Living rough in Lebanon without medicine, electricity or fuel
Ahmad, his wife and four young children wake up day after day at dawn, when the humid heat of late July floods their small flat on the outskirts of Beirut as soon as the fan blades stop with the four- to five-hour blackout that recurs every morning.
For weeks now, government electricity has been reaching Lebanese homes for only one or two hours a day, while the companies that operate the private electricity generators ration supplies because of a shortage of fuel to run them.
"Government electricity doesn't even reach one hour a day, the rest is all from the generator and the generator is cut from 6am to 10am or 11am. All of us, including the children, get up at 6 a.m. because of the heat," Ahmad told Efe, sitting in the semi-darkness of his home in the Shatila refugee camp, a large Palestinian-populated neighbourhood.
The economic crisis unleashed at the end of 2019 in Lebanon, one of the worst worldwide in the past century and a half, has plunged more than half the population into poverty and the recent deterioration of the situation makes it almost impossible for this Palestinian family, whose only livelihood is Ahmad's carpenter's salary, to make ends meet.
"There are many things we can no longer buy, including chicken and (red) meat. A lot of things," he repeats.
His salary is about 2.4 million pounds a month, when a family of five needs at least 3.5 million pounds for food alone, or about five times the Lebanese minimum wage, according to estimates by the American University of Beirut (AUB) Crisis Observatory.
In a report published this week, the centre warned that the prices of basic foodstuffs have risen by more than 50 % in just one month, while a list of ten staple foodstuffs such as vegetables, dairy products and oil has increased by 700 % since mid-2019.
The AUB Observatory attributes food inflation to the loss of value of the local currency against the dollar, which has depreciated by more than 90 % in just two years.
Many pharmacies in Beirut remain closed due to growing shortages of medicines. "Why would they open? What are they going to sell? There are no medicines," laments a pharmacist in one of the few pharmacies open in the east of the capital.
The woman, who requested anonymity for fear of reprisals, says with visible frustration that only parapharmacy products are sold, which barely covers the shop's operating costs.
She explains that the shop has "nothing" to offer its chronically ill customers, as it only receives "one or at most two packets" of the medicines they would need, and not on a regular basis.
Pharmaceutical distributors have been accused of stockpiling their stocks to sell them at much higher prices when the government lifts subsidies on medicines and other commodities due to lack of funds.
For their part, the authorities have been blamed for defaulting on millions in subsidy payments to suppliers.
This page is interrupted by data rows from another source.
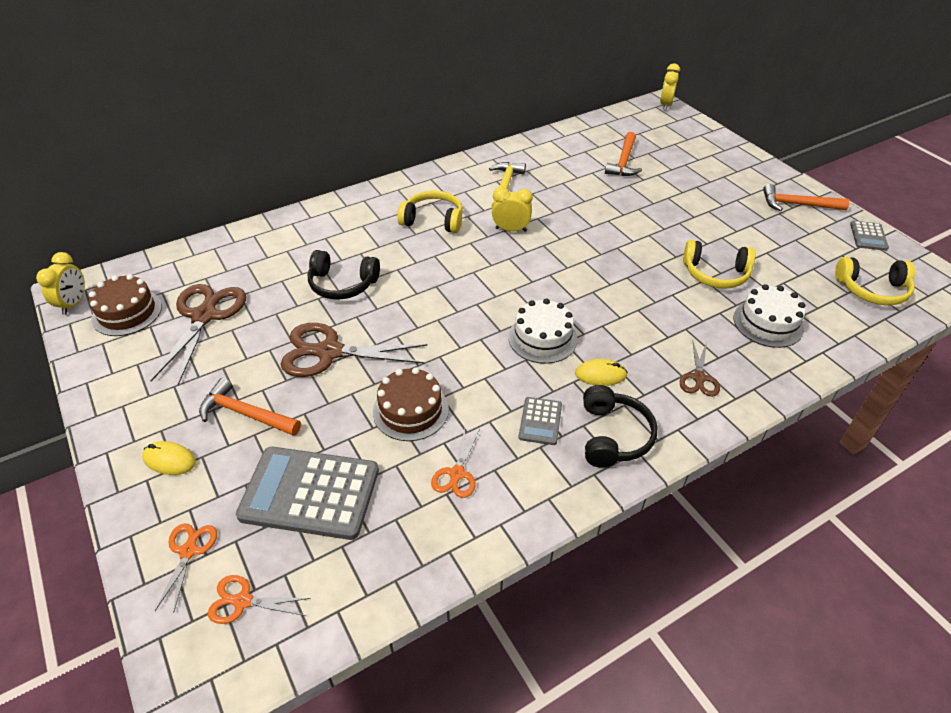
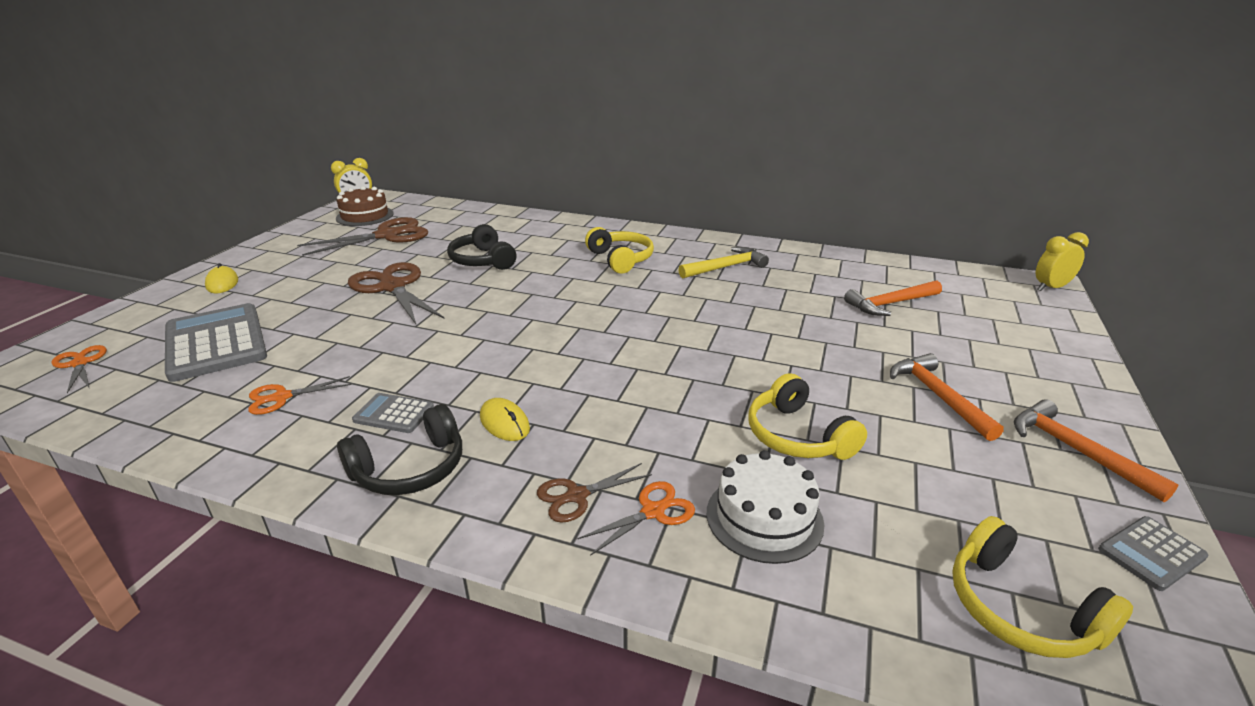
camera: 50 degrees right, 15 degrees down
orange scissors [155,524,217,613] -> orange scissors moved to [577,481,695,556]
orange hammer [199,378,301,436] -> orange hammer moved to [890,353,1004,441]
brown cake [373,367,449,441] -> none
yellow clock [492,187,533,232] -> none
white cake [509,298,578,364] -> none
grey calculator [518,397,562,445] -> grey calculator turned 45 degrees clockwise [352,393,434,433]

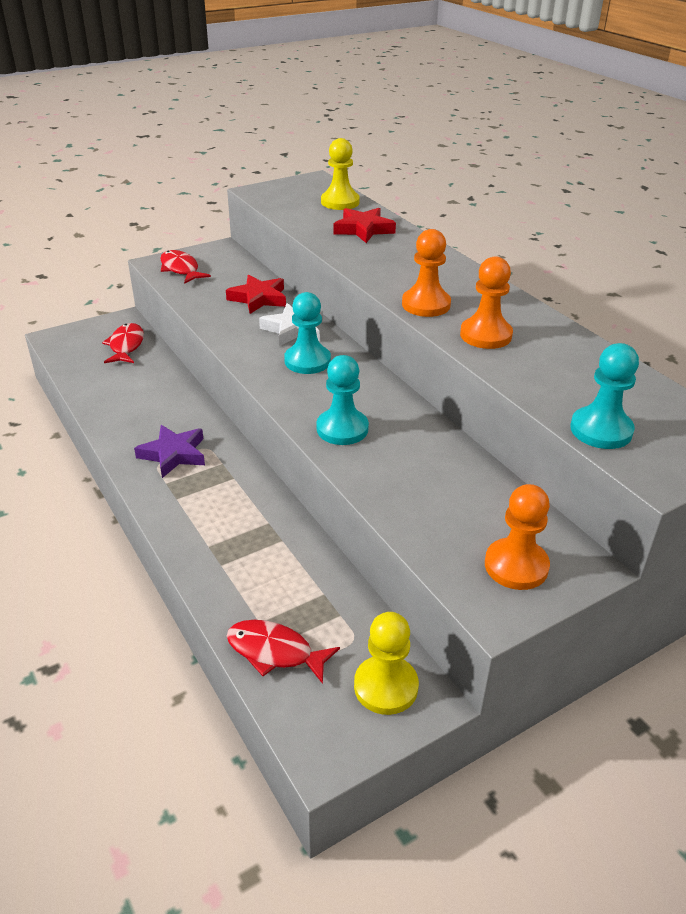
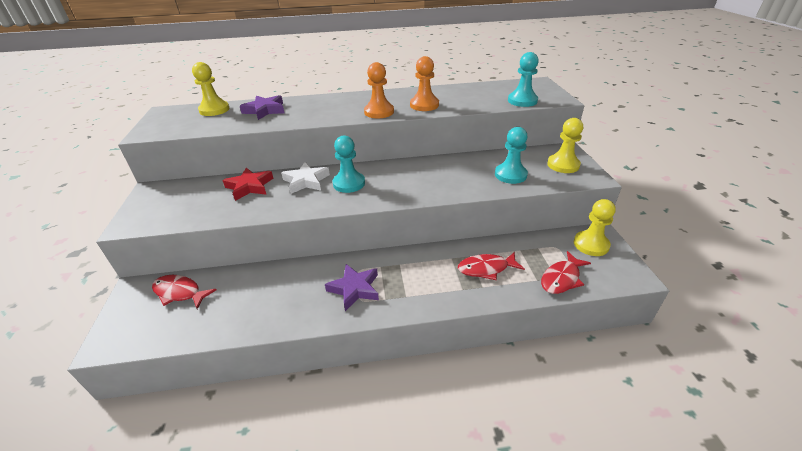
camera: 65 degrees left, 0 degrees up
red fish [160,250,211,284] -> red fish moved to [458,252,525,280]
turquoise pawn [316,355,369,445] -> turquoise pawn moved to [495,127,528,184]
red star [334,208,396,243] -> purple star [240,95,284,120]
orange pawn [485,484,550,590] -> yellow pawn [547,118,583,173]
"If it wasn't for the fact that he knows that many families live off this pharmacy, the owner would have closed it down a long time ago," says the shop assistant.
Not far away, in the Mar Mikhael district, young Rudolf Saad tries to run the family grocery store as best he can.
He doesn't pay much attention to most products and concentrates on selling cigarettes and alcoholic beverages, which are the most profitable in this nightlife area.
"The price changes every day, I buy alcohol and tobacco every day so I know what price to put on them", he explains to Efe in view of the instability of the exchange rate on the black market, which dictates the cost of practically everything in the Mediterranean country, with a highly dollarised economy.
Most shops in the capital have stopped putting prices on products and are also coping with the disastrous consequences of power cuts: Saad has had to reduce his selection of dairy products to "a tiny amount" to prevent them from spoiling.
Taxi drivers, meanwhile, can only work on days when they can get fuel, the shortage of which causes kilometres-long queues at petrol stations, many of which close at midday after running out.
One taxi driver tells Efe that the last time he filled up he was only given 12 litres after waiting three hours. He laments that he usually loses half of his working day to get petrol, but he knows that the survival of his four children depends on the little he earns from driving.